YOUR TASK:
Look for the string "Brownfields" in the listing below and copy every line in which it appears.

THE DATA:
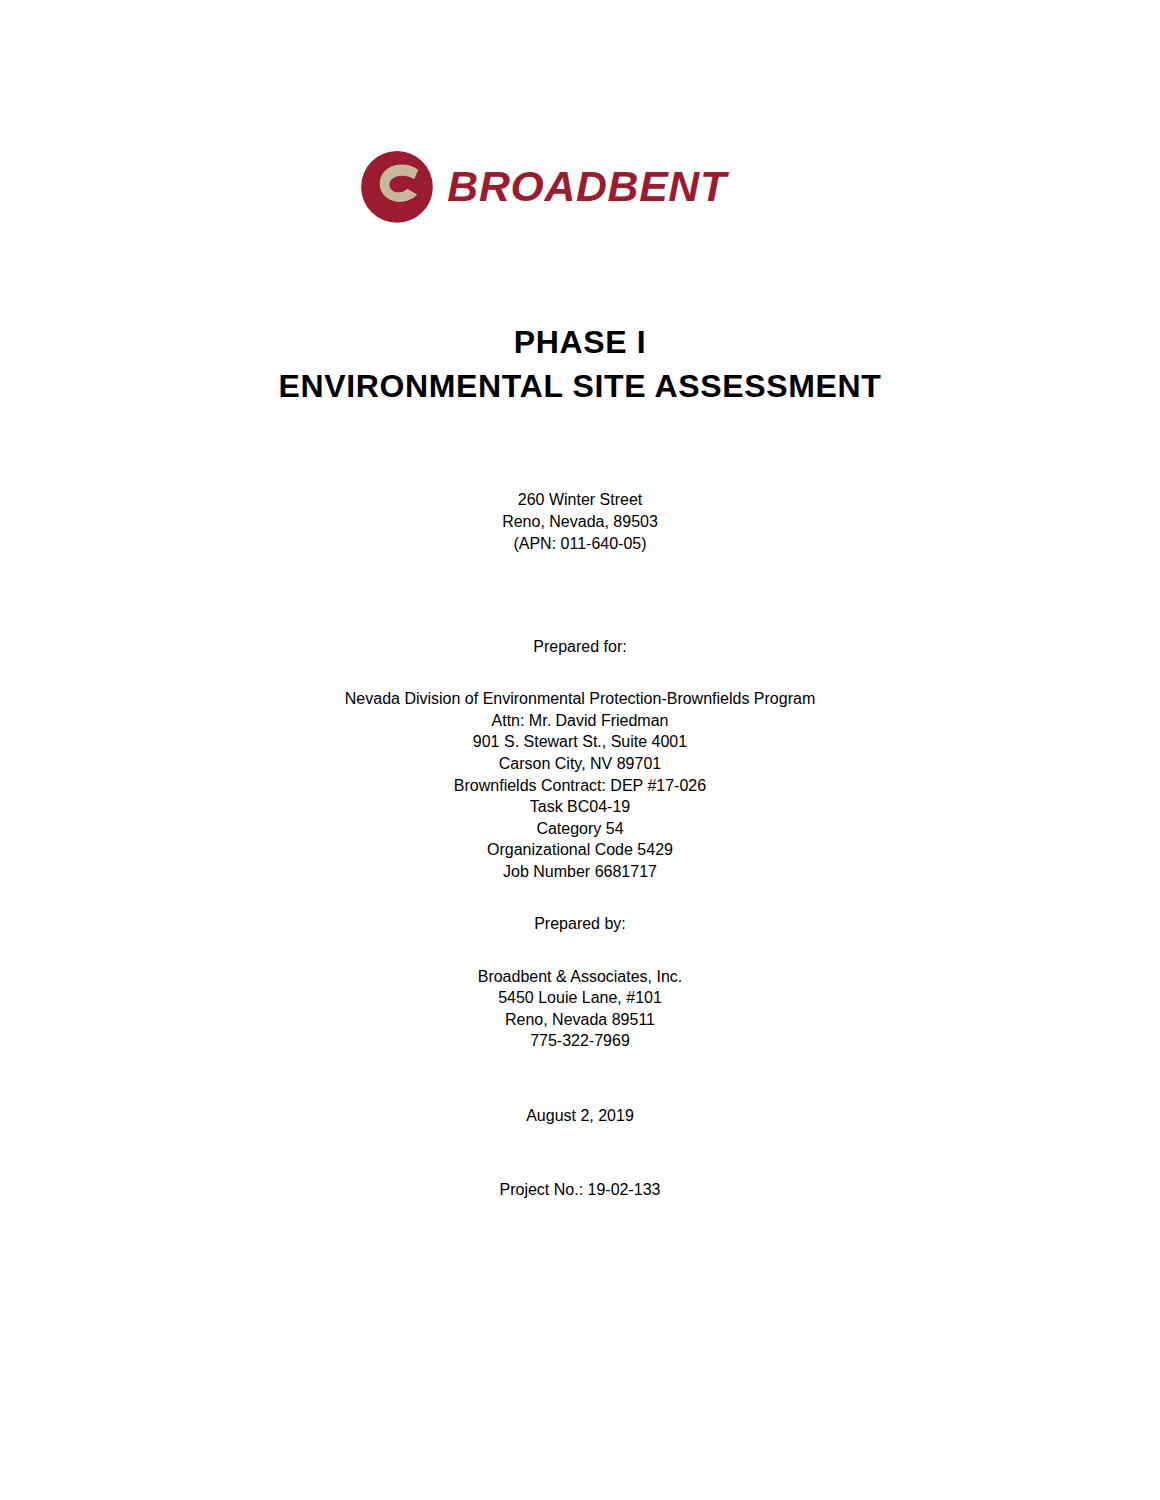BROADBENT
PHASE I ENVIRONMENTAL SITE ASSESSMENT
260 Winter Street
Reno, Nevada, 89503
(APN: 011-640-05)
Prepared for:
Nevada Division of Environmental Protection-Brownfields Program
Attn: Mr. David Friedman
901 S. Stewart St., Suite 4001
Carson City, NV 89701
Brownfields Contract: DEP #17-026
Task BC04-19
Category 54
Organizational Code 5429
Job Number 6681717
Prepared by:
Broadbent & Associates, Inc.
5450 Louie Lane, #101
Reno, Nevada 89511
775-322-7969
August 2, 2019
Project No.: 19-02-133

RESPONSE BOX:
Nevada Division of Environmental Protection-Brownfields Program
Brownfields Contract: DEP #17-026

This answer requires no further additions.